▸ WHAT TO DO
Scan the records below. Copy every line in which the word "rule" appears.

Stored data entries
—————
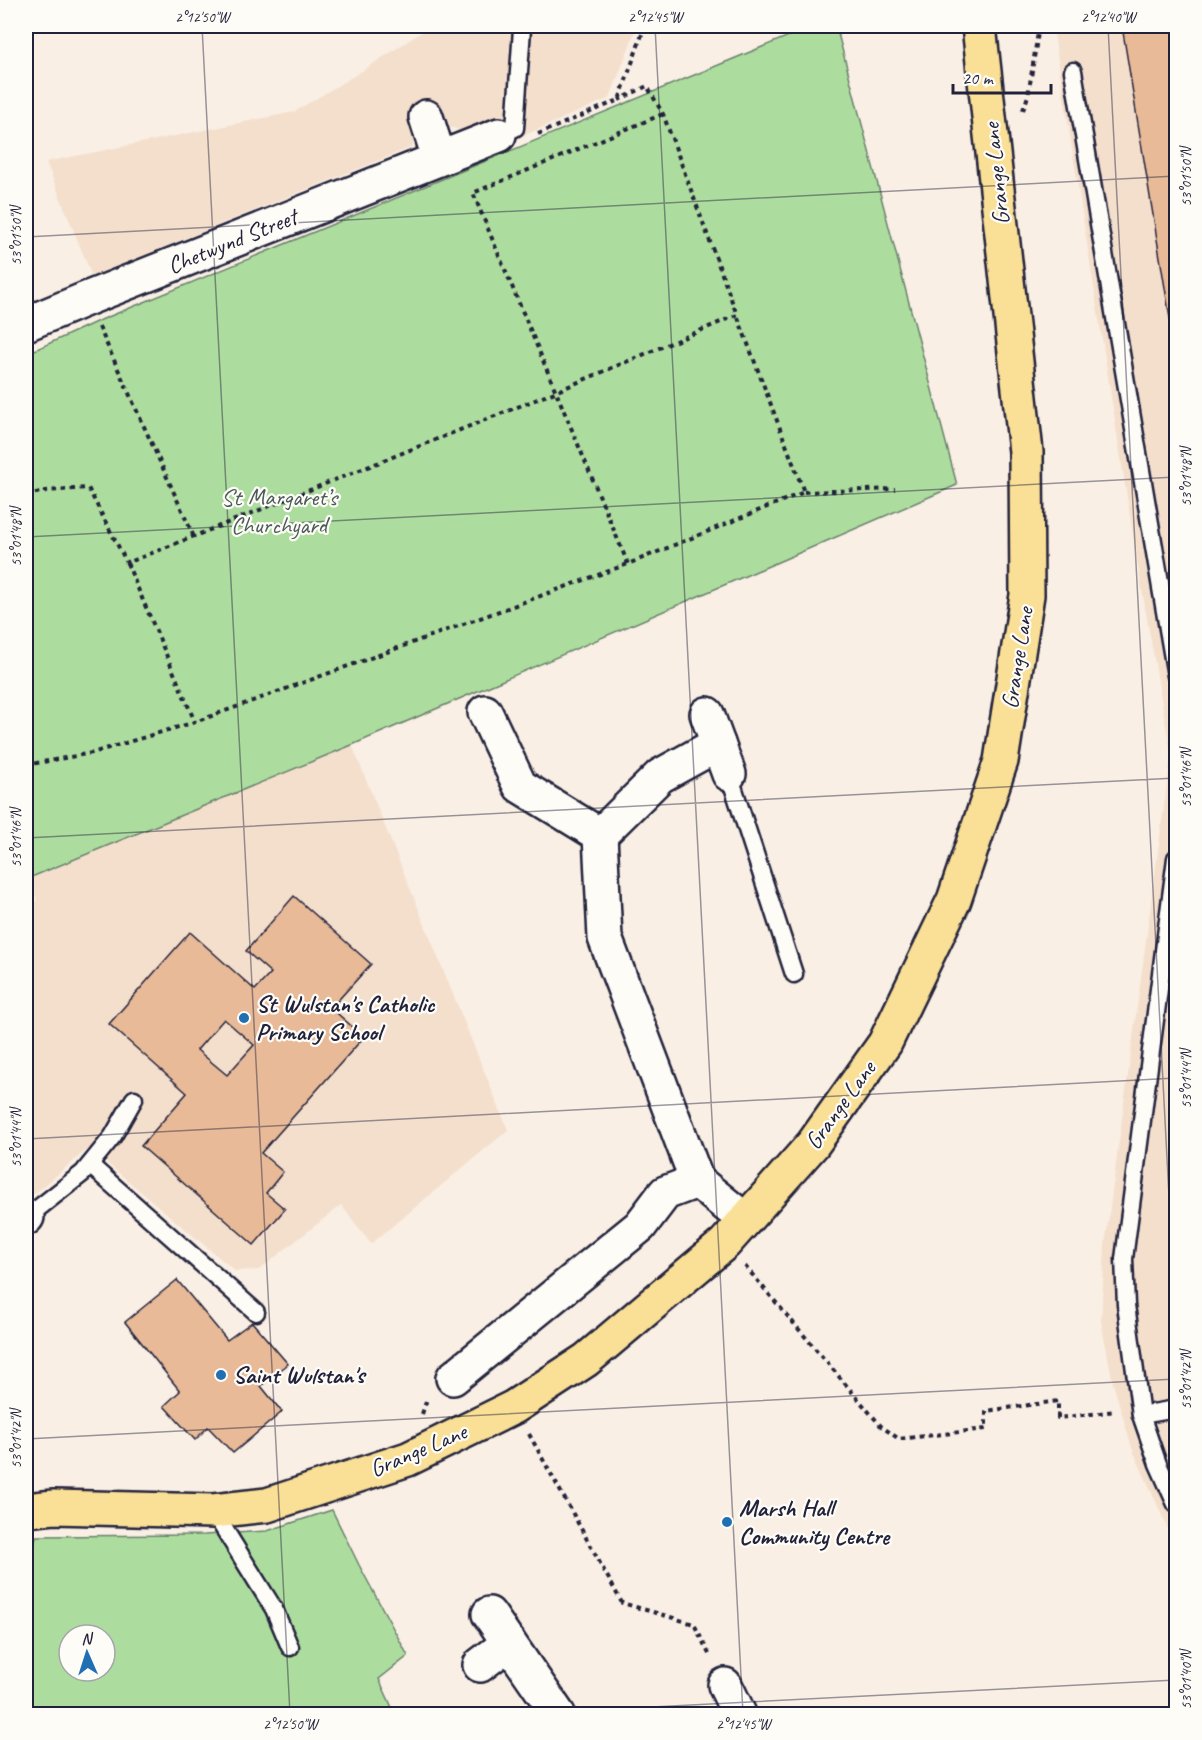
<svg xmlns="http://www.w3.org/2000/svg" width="1202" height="1740" font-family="Caveat,sans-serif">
<rect width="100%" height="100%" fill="#f9efe4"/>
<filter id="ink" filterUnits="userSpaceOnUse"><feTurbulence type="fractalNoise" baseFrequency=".0167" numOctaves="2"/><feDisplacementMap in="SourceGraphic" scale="12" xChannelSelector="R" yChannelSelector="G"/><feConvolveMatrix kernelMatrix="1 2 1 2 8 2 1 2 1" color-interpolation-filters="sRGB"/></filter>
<g filter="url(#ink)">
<!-- built -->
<g fill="#f4dfcd">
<polygon points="431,26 637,26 610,98 518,138 511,120 486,125 464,131 449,127 444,122 416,121 414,142 412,147 92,276 46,162 294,112 362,71"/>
<polygon points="1078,26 1176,26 1176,1547 1132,1448 1113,1383 1101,1321 1105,1245 1171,755 1139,573 1053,28 1077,27"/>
<polygon points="352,745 508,1130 371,1244 341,1205 259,1270 235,1271 89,1148 26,1201 26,906 37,900 29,878"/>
</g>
<!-- green -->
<g fill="#addd9e" stroke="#68806c" stroke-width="1.5" fill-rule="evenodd">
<polygon points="813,26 836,26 957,485 352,745 29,878 26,868 26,354 96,322"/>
<path d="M332,1510L359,1565L408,1656L379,1679L395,1714H26V1559H32L36,1536L205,1535L267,1531ZM69,1635H105V1671H69Z"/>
</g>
<!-- building -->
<g fill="#e8ba98" stroke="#22223b" stroke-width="1.5" fill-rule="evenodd">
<polygon points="1122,26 1176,26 1176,355"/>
<path d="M294,896L371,964L331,1008L364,1037L261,1153L283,1172L266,1193L285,1209L254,1245L141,1146L187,1093L109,1024L190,932L255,990L271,973L246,951ZM224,1019L254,1045L227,1075L197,1050Z"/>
<polygon points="177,1280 227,1340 252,1322 288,1364 261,1386 282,1412 233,1453 208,1427 195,1440 164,1406 180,1391 125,1322"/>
</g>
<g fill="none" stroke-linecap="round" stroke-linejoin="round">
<!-- lane casing -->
<g stroke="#22223b" stroke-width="21">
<g id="lane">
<polyline points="1073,71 1176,676"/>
<polyline points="499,135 515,128 522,29"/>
<polyline points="729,774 794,974"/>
<polyline points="1176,858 1124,1259 1126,1305 1141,1415 1158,1464 1176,1504"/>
<polyline points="90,1165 256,1312"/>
<polyline points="27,1217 83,1173 113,1136 134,1099"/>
<polyline points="1141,1415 1176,1409"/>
<polyline points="213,1511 274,1609 290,1647"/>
</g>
</g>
<!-- street casing -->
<g stroke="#22223b" stroke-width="38">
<g id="street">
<polyline points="426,117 439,158"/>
<polyline points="26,324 86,299 499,135"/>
<polyline points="485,712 520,786 600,835 605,938 697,1181 745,1220"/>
<polyline points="707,714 729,774"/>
<polyline points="600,835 660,776 718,744"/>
<polyline points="26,1218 27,1217"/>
<polyline points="453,1378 640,1226 665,1193 697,1181"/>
<polyline points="489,1614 558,1714"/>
<polyline points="480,1665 509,1643"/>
<polyline points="725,1685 739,1714"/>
</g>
</g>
<!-- highway casing -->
<g stroke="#22223b" stroke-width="38">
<polyline id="highway" points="26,1510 54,1507 213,1511 267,1505 408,1459 514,1407 586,1360 725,1243 813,1144 885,1043 954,900 1001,761 1027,595 1026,452 979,26"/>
</g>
<!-- path -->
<g stroke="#22223b" stroke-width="4" stroke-dasharray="4.5 4.5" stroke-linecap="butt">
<polyline points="1023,110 1028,96 1039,26"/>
<polyline points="538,134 619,100 645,26"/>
<polyline points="99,327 194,537"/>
<polyline points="804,492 895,489"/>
<polyline points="26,495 46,491 88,488 127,563 555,392 737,315 663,114 647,86 619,100"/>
<polyline points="127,563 195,722"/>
<polyline points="628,564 473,193 663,114"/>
<polyline points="26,765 92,753 195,722 628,564 804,492 737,315"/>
<polyline points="745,1266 881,1426 899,1439 986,1429 986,1411 1058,1401 1058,1418 1116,1411"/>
<polyline points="422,1414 427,1399"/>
<polyline points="529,1434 622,1603 694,1624 710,1656"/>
</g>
<!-- lane -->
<use href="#lane" stroke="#fdfcf7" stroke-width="16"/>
<!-- street -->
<use href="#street" stroke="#fdfcf7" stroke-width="33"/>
<!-- highway -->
<use href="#highway" stroke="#fadf96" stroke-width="33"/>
</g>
</g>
<!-- ticks -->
<path fill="none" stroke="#22223b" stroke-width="1.5" stroke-opacity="0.45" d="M202,26L290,1714M655,26L743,1714M1108,26L1176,1331M26,237L1176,176M26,537L1176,477M26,838L1176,778M26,1139L1176,1078M26,1439L1176,1379M515,1714L1176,1680"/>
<!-- markers -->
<g fill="#1f6fb2" stroke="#fdfcf7" stroke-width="2">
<circle cx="244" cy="1018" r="6"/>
<circle cx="221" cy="1375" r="6"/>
<circle cx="727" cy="1522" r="6"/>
</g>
<g text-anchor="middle" stroke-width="4.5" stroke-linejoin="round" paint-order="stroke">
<!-- street labels -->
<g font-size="24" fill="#22223b" stroke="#fdfcf7">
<text transform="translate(996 174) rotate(-96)" y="8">Grange Lane</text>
<text transform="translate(232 241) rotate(-22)" y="8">Chetwynd Street</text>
<text transform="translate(1017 658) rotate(-81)" y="8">Grange Lane</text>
<text transform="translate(840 1105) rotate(-54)" y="8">Grange Lane</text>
<text transform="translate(418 1450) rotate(-23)" y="8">Grange Lane</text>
</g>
<!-- park labels -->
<g font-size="24" fill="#4c5a59" stroke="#fdfcf7">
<text x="279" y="505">St Margaret’s<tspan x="279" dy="28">Churchyard</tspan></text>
</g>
<!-- poi labels -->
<g font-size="24" font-weight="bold" fill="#22223b" stroke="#fdfcf7" text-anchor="start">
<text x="256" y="1012">St Wulstan's Catholic<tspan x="256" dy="28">Primary School</tspan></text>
<text x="233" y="1383">Saint Wulstan's</text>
<text x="739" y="1516">Marsh Hall<tspan x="739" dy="28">Community Centre</tspan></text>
</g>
</g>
<!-- margin -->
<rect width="1202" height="1740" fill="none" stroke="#fdfcf7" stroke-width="66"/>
<!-- north arrow -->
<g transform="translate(87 1653) rotate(357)"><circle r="28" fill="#fdfcf7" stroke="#a5a5ac" stroke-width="1.5"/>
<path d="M0-4.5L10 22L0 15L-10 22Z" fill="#1f6fb2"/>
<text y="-9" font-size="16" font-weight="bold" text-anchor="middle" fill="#22223b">N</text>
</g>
<!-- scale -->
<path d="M953 84v9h98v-9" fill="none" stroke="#22223b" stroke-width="3"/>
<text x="962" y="84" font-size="18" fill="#22223b" stroke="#fdfcf7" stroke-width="4.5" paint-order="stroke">20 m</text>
<rect x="33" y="33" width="1136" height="1674" fill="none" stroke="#22223b" stroke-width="2"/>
<g font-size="15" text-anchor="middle" fill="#22223b">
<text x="202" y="22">2°12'50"W</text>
<text x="655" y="22">2°12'45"W</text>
<text x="1108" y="22">2°12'40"W</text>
<text transform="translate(1186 177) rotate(-90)" y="5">53°01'50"N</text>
<text transform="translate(16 236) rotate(-90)" y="5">53°01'50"N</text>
<text transform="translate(1186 477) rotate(-90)" y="5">53°01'48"N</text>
<text transform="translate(16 537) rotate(-90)" y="5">53°01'48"N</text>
<text transform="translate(1186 778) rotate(-90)" y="5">53°01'46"N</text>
<text transform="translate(16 838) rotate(-90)" y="5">53°01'46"N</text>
<text transform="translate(1186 1079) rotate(-90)" y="5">53°01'44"N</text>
<text transform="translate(16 1138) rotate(-90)" y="5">53°01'44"N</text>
<text transform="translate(1186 1380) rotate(-90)" y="5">53°01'42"N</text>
<text transform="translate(16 1439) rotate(-90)" y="5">53°01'42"N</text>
<text transform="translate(1186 1680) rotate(-90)" y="5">53°01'40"N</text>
<text x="290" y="1729">2°12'50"W</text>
<text x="743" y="1729">2°12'45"W</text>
</g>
</svg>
—————
▸ SOLUTION TO THIS TASK
<g fill="#addd9e" stroke="#68806c" stroke-width="1.5" fill-rule="evenodd">
<g fill="#e8ba98" stroke="#22223b" stroke-width="1.5" fill-rule="evenodd">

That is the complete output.